Great Resource on Logical and Critical Thinking

     The goal of Asking the Right Questions is to give the reader some tools to use when evaluating the reasons given for a particular conclusion in a specific argument. The authors state early on that critical thinking is a term meaning three components: 1) “awareness of a set of interrelated questions,” 2) “ability to ask and answer critical questions at appropriate times,” and 3) “the desire to actively use the critical questions” (2). The authors’ purpose is to help the reader build these skills of critical thinking and use those skills not only in what they hear and read, but also in what they speak and write themselves. Critical thinking skills are set in contrast with a simple act of absorbing information as it comes in the first chapter. While it is valuable and right to absorb information as it comes in the form of writing or speaking, it is not enough to stop there. Critical thinking does absorb information, but it takes the information and evaluates it in order that an independent and intelligent conclusion may be reached.

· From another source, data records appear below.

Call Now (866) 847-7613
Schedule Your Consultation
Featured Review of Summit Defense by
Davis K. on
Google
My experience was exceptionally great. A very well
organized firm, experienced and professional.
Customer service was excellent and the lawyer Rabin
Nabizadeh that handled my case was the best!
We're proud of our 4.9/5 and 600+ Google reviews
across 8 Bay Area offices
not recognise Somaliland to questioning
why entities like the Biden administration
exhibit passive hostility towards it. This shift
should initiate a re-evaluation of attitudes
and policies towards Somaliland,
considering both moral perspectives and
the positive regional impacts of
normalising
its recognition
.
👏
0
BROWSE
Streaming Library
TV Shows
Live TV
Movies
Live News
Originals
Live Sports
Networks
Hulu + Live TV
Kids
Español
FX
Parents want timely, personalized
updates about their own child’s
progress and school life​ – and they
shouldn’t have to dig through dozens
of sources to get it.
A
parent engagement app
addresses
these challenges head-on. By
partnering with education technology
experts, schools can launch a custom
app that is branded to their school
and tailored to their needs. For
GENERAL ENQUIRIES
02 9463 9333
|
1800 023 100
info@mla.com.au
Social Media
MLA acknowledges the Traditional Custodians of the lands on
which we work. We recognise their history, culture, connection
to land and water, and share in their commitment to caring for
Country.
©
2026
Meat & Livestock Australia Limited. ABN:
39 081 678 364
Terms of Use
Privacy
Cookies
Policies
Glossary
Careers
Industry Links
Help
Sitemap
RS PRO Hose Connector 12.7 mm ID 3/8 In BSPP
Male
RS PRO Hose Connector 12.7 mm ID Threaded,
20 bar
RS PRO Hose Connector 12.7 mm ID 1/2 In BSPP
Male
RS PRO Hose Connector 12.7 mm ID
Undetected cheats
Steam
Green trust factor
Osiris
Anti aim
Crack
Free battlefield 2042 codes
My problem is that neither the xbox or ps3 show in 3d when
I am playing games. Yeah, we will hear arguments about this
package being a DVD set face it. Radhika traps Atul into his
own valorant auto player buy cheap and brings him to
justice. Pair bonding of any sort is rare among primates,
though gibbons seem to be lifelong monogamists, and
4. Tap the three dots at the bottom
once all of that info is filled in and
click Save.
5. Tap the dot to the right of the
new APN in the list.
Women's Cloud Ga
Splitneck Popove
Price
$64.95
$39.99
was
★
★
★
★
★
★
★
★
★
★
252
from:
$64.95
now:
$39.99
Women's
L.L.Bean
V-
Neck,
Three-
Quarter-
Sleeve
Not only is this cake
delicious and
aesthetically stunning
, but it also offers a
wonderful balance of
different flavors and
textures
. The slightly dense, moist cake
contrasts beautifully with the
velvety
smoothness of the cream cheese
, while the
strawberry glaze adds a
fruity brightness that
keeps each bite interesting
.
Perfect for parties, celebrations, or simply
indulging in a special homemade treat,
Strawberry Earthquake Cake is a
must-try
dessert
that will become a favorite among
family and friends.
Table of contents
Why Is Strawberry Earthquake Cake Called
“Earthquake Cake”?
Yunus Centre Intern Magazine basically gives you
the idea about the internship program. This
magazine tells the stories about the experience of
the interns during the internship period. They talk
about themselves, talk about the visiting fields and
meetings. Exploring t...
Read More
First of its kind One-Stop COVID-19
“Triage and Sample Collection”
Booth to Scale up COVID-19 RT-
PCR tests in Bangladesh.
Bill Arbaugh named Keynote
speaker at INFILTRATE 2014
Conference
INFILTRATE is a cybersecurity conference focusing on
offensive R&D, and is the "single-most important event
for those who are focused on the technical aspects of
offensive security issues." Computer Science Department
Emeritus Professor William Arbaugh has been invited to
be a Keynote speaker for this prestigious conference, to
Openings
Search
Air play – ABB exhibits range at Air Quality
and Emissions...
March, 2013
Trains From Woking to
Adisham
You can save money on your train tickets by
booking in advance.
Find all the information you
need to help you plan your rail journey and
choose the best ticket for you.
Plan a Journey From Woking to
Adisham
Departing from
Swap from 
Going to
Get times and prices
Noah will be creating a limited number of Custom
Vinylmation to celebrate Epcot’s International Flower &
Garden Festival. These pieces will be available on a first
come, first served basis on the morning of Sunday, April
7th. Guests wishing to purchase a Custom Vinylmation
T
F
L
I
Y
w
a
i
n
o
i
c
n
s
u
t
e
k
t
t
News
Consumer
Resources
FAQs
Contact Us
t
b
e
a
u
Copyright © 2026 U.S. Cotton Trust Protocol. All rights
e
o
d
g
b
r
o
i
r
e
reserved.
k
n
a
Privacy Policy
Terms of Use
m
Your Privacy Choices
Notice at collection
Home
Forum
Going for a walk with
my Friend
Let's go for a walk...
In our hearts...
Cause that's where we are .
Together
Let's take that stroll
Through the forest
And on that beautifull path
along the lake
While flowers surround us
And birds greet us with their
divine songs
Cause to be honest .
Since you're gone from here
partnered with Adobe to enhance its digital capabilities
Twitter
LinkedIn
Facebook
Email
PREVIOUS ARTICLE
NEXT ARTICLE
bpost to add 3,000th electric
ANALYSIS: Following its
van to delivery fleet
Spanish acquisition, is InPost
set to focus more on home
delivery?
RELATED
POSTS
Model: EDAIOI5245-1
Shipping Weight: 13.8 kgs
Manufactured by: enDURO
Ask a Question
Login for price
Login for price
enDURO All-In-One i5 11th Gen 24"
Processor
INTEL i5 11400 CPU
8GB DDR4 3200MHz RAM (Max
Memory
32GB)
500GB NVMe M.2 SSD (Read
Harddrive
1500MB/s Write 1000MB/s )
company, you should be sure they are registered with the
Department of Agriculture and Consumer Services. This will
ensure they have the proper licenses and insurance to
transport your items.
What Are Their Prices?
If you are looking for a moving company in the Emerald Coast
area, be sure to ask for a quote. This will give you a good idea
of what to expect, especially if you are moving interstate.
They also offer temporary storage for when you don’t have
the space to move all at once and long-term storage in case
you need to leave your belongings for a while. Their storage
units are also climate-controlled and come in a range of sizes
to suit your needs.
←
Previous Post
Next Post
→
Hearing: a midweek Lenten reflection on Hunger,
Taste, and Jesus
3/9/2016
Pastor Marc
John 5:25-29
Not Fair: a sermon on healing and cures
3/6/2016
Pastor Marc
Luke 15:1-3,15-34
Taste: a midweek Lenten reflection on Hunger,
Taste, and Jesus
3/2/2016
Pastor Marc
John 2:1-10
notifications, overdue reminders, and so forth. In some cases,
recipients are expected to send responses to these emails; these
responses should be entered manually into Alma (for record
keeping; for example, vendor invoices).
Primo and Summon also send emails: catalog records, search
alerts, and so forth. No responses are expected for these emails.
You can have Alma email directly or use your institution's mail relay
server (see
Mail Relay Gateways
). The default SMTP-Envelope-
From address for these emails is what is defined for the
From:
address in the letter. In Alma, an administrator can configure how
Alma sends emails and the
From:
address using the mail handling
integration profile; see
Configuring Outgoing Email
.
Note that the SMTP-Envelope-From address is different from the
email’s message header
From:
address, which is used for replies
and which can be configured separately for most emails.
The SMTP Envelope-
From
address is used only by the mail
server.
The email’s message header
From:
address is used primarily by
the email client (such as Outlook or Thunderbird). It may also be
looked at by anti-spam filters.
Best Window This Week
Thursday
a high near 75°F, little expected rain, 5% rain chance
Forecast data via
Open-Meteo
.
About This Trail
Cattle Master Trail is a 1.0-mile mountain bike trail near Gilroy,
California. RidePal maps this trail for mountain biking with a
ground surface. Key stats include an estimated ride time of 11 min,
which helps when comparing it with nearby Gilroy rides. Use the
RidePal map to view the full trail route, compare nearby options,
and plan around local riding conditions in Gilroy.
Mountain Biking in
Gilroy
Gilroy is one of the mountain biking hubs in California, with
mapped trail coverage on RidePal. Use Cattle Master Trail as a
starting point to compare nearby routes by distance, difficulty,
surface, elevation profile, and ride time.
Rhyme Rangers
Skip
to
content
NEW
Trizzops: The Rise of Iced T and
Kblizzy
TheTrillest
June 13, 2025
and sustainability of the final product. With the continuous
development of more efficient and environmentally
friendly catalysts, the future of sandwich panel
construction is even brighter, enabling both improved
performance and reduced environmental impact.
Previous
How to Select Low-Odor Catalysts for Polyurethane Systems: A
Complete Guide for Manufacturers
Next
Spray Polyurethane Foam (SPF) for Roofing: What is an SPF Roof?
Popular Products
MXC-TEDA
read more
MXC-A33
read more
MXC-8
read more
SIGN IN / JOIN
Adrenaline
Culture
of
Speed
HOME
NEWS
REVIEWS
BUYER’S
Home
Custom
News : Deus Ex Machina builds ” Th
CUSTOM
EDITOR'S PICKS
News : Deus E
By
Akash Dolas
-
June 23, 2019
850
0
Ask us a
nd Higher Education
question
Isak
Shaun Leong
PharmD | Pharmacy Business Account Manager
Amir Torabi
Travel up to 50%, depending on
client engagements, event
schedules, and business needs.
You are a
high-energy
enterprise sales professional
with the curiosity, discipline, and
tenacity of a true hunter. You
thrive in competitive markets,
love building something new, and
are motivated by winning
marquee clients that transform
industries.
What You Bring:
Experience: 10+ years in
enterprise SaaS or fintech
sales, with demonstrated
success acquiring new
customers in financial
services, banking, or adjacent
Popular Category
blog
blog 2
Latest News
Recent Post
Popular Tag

     The book is divided into fourteen chapters. Chapters 1 and 14 deal mostly with various introductory and concluding issues, while the substance of the book is met in chapters 2 through 13. These chapters, each in their turn, deal with the critical questions in the order that they may be asked. As the reader proceeds through the chapters, the critical questions become more and more complex. The critical questions which the authors present are centered around the following: 1) issue and conclusion, 2) reasons, 3) ambiguous terms and phrases, 4) value conflicts and assumptions, 5) descriptive assumptions, 6) fallacies, 7) evaluation of evidence, 8) rival causes, 9) potentially deceptive statistics, 10) potentially omitted information, and 11) possible reasonable conclusions.
     The book is designed so that the reader may master each critical question by reading the material in the chapters, encountering and considering the examples offered, and working the practice exercises at the end of each chapter. More practice exercises are offered on the book’s website to the ambitious learner. The practice exercises provided by the authors are certainly valuable, but it is better to try the skills out on actual articles, editorials, speeches, and other sources. Doing this is much more challenging, as well as much more practical. Once the reader has proceeded through the entire book, he should have a good idea about how to think critically about any issue, whether it is found in written or spoken form. The chapters are meant to be analyzed individually, but then taken as a whole package once they are studied in their entirety.
     The intended audience is primarily an academic one, although the authors make clear at the outset that everyone with sufficient motivation may hone their critical thinking skills using the questions addressed in the text. I have found this to be true, having recently taught an eighth grade logic class through this book and seeing the effect of the application of critical thinking skills upon young teenagers.
     Once the authors have concluded their practical study on critical thinking, they close their book with some helpful advice on the tone of critical thinking. Several suggestions are offered in order to communicate friendship rather than hostility while exercising critical thinking skills. It was refreshing to see the authors stress that, even if we are being misled or tricked in some way by a politician, salesman, lawyer, etc., it is always imperative to offer argumentation in a positive and edifying spirit. This is especially important to remember in an often adversarial society, as well as one whose general idea of argumentation and critical thinking too often insists scoring victory at any cost.
Browne, M. Neil and Stuart M. Keeley. Asking the Right Questions: A Guide to Critical Thinking, 10thedition. New York: Longman, 2011.